Впрочем, связь смеховой культуры и глумления над поверженным врагом сложилась ещё до торжества христианства и других авраамических религий. К примеру, в культуре ещё языческого Древнего Рима идея зрелищности и забавы была соединена с идеей мучения людей самым прямым образом: «В первую очередь мы должны обозначить различие между настоящими гладиаторскими играми, которые не всегда рассматривались как наказание осуждённых преступников, и случаями, когда преступников по приговору суда бросали к диким зверям. Поэтому рассмотрим отдельно два вида зрелищ, в ходе которых люди убивали друг друга или предавались смерти для удовлетворения кровожадности зрителей <…> Ещё во времена республики преступника (если он не был свободнорождённым) суд мог приговорить к bestiis dari, то есть его отдавали в цирк, где дикие звери разрывали его на куски на глазах зрителей <…> Опять же римляне получали удовольствие от этих казней, иллюстрировавших мифологические сцены, такие, как кастрация Аттиса, сожжение Геркулеса (Геркулесом одевали преступника), гибель Орфея от медведицы (Тертуллиан. Апологетический трактат, 15; Марциал. Книга зрелищ, 21 и пр.)» (Отто Кифер, «Сексуальная жизнь в Древнем Риме»).
Всё вышеизложенное ни в коем случае не стоит воспринимать как попытку заклеймить смеховую культуру как некое воплощение абсолютного зла, но лишь как констатацию тесной связи смеха (или, по крайней мере, некоторых его разновидностей) с агрессией. Смех есть лишь средство, оружие развенчания, как всякая критика ― и как любое оружие, оно может быть использовано и в благих, и в дурных целях. Но не стоит ни считать смех чем-то безобидным и ненасильственным сравнительно с серьёзностью, ни рассматривать его как некий «освободительный» феномен, ниспровергающий «официоз», приравнивая всякий смех к социальной критике, критикующей общественные язвы.
Примечания:
[1] См. того же Лосева о Рабле: «Наконец, совершенно необозримы материалы, относящиеся к той области, которую М.М.Бахтин называет материально-телесным низом».

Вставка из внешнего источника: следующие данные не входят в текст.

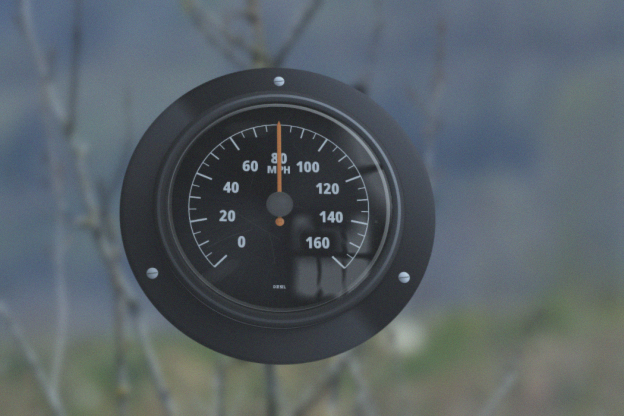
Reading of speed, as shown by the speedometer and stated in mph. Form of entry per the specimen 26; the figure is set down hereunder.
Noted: 80
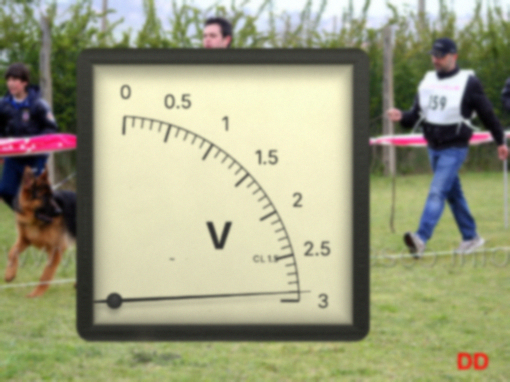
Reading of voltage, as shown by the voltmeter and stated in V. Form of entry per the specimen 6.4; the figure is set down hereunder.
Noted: 2.9
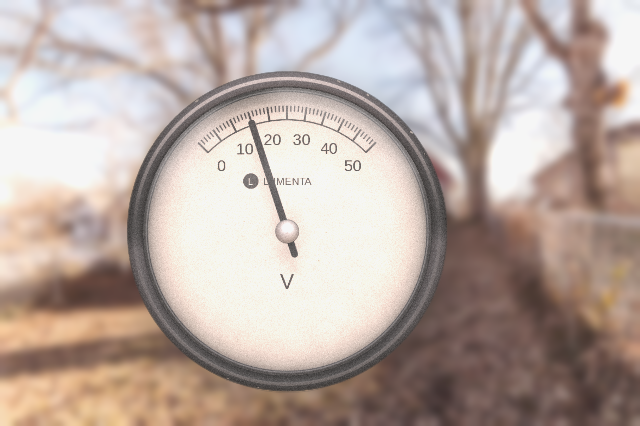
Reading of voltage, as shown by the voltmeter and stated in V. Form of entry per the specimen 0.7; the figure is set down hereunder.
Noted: 15
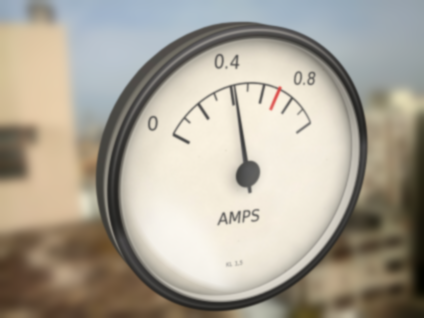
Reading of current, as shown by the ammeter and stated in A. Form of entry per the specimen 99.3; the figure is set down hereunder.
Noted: 0.4
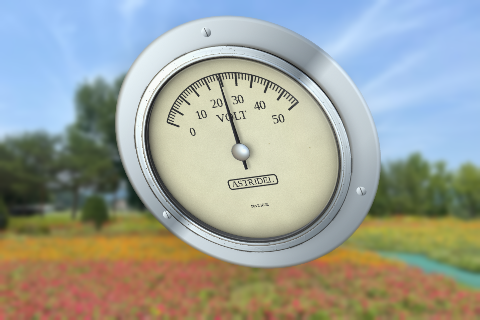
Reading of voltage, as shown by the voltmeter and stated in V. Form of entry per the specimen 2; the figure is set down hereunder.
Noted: 25
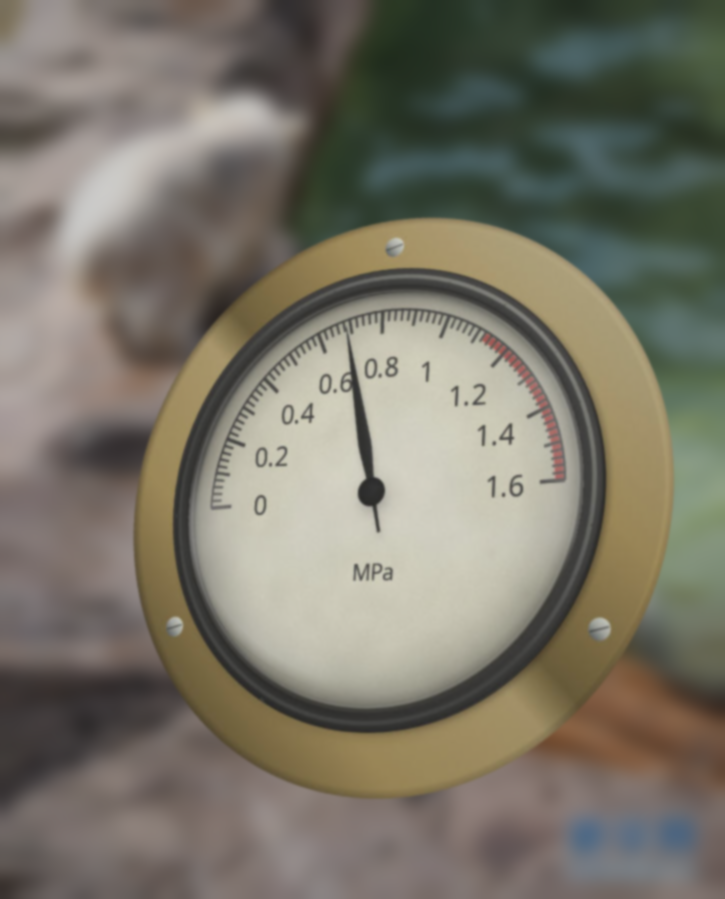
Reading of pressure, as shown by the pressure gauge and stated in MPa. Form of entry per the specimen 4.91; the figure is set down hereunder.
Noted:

[2] М.Ю. Резун. Игры об Антихристе в южной Германии. С. 19-20.
[3] М.Ю. Резун. Игры об Антихристе в южной Германии. С. 23.
[4] М.Ю. Резун. Игры об Антихристе в южной Германии. С. 20.
[5] «Тут лицемеры приводят к Антихристу хромого; когда он будет исцелён, король тевтонов поколеблется в вере. Затем приводят ещё прокажённого, после исцеления которого король ещё больше засомневается. Наконец, вносят носилки с человеком, будто бы убитым в сражении. И тут Антихрист приказывает ему встать, говоря:
Нам с вопросами глупцы не дают покоя.
Поднимайся и скорей покажи им, кто я.
Тогда он с носилок поёт:
Ты премудрость, правды ты высший провозвестник,
Доблести, величия Божеского вестник.
<…>
Тогда король тевтонов, увидя знамение, удаляется, со словами:
При нашем натиске в опасности мы вечно:
Против владыки мы сражаемся беспечно.
При имени его мертвец вновь оживает,
Хромой опять идёт, проказа исчезает.
Благоговейно честь его мы все прославим» («Действо об Антихристе»).
[6] М.Ю. Резун. Игры об Антихристе в южной Германии. С. 22.